Recently, the Indiana Attorney General filed five lawsuits suing mortgage aid companies for deceptive practices. This is not solely a problem in Indiana. The Federal Trade Commission announced in October that it also had sued three companies. The FTC suits sought to shut down the companies.

The mortgage aid companies are accused of scamming financially distressed homeowners with claims that they could help the homeowners avoid foreclosure. In many cases, these companies ask for upfront fees that can reach thousands of dollars. The FTC, in 2010, passed a rule banning mortgage foreclosure rescue and loan modification companies from collecting fees until providing proof a lender was willing to work with the borrower. The federal lawsuits charge that the companies requested advance payment for mortgage relief services.

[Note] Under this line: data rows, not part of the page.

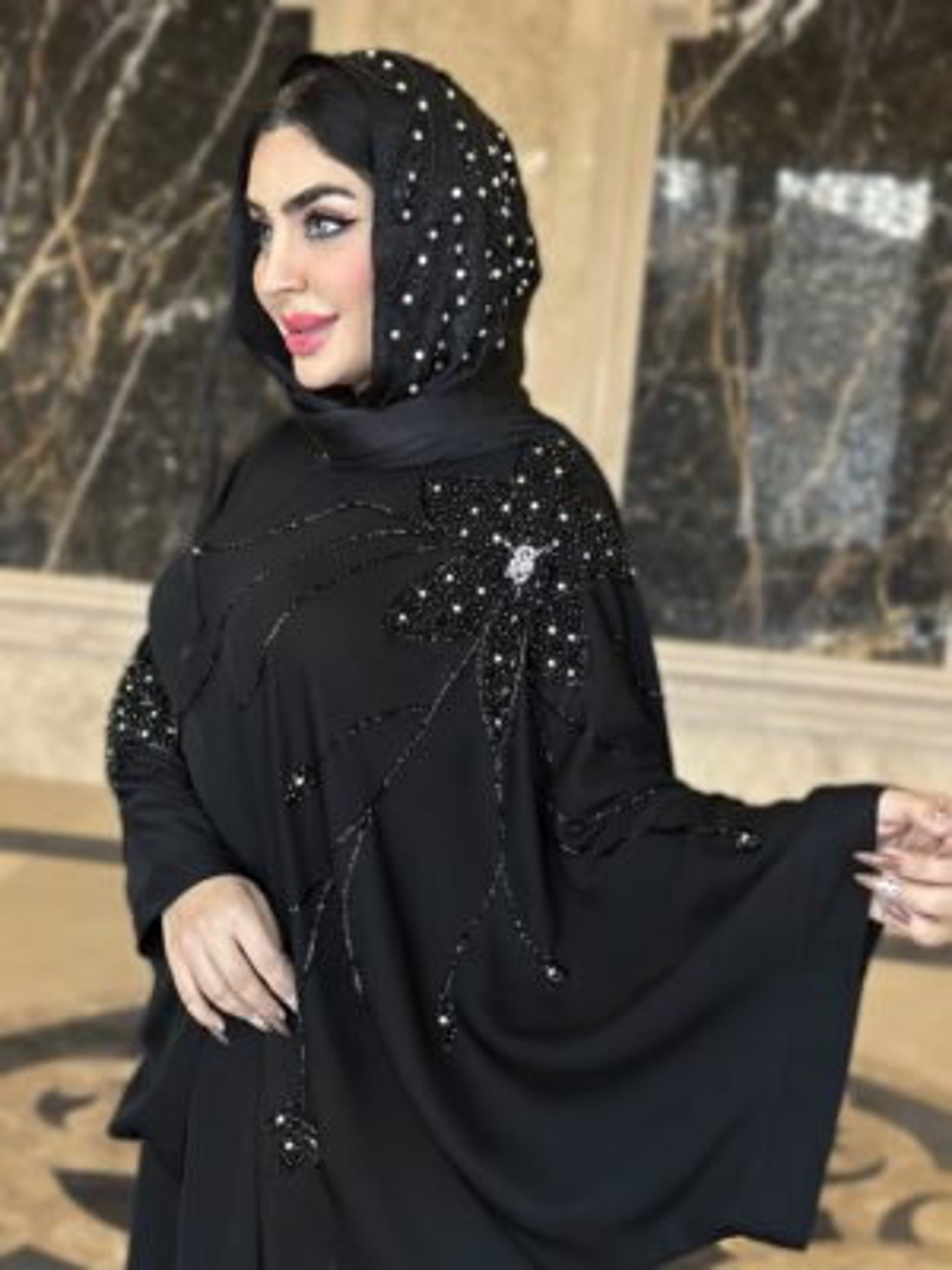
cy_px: 635
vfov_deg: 39.7
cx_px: 476
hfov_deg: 30.3
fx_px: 1760
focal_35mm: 48
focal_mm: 6.86
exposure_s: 1/100
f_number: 1.78
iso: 160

Unfortunately, these companies can make matters much worse for struggling homeowners. In contrast, a Chapter 13 bankruptcy is a way to stop creditor harassment, pay mortgage arrears and eliminate or reduce unsecured credit card debt.

Bankruptcy protections

In bankruptcy, an automatic stay prohibits collection efforts and freezes the foreclosure process on a home. In some cases, however, a homeowner may be too late to benefit from the protection of the automatic stay.

If the foreclosure process is nearing a sheriff sale, a homeowner may be too late in seeking bankruptcy relief. In a New York case, a couple filed for Chapter 13 relief two hours late. Their home was sold at a foreclosure sale before they received an automatic stay. Because they no longer owned the home when they filed for Chapter 13 bankruptcy protection, they were not allowed to keep their home or propose a plan to deal with the mortgage.

How Chapter 13 works

A Chapter 13 payment plan allows for repayment of mortgage arrears and other debts over a fixed period. When it comes to a mortgage on a principal residence, a plan may not be able to modify the rights of the bank, but will allow time to pay past due balances and reinstate regular installment payments.

If a home is underwater and subject to a second mortgage or home equity line of credit, Chapter 13 may allow the debt to be "stripped." The second mortgage or line of credit may be treated like unsecured credit card debt, because there is no longer home equity securing the debt.

If your home is going into foreclosure, you may need to file for bankruptcy sooner than planned to ensure your home is included in the bankruptcy estate. The decision to pursue a Chapter 13 rather than a Chapter 7 bankruptcy will vary on your individual circumstances. Consulting with an experienced Indiana bankruptcy attorney is the best way to determine which option best suits your needs.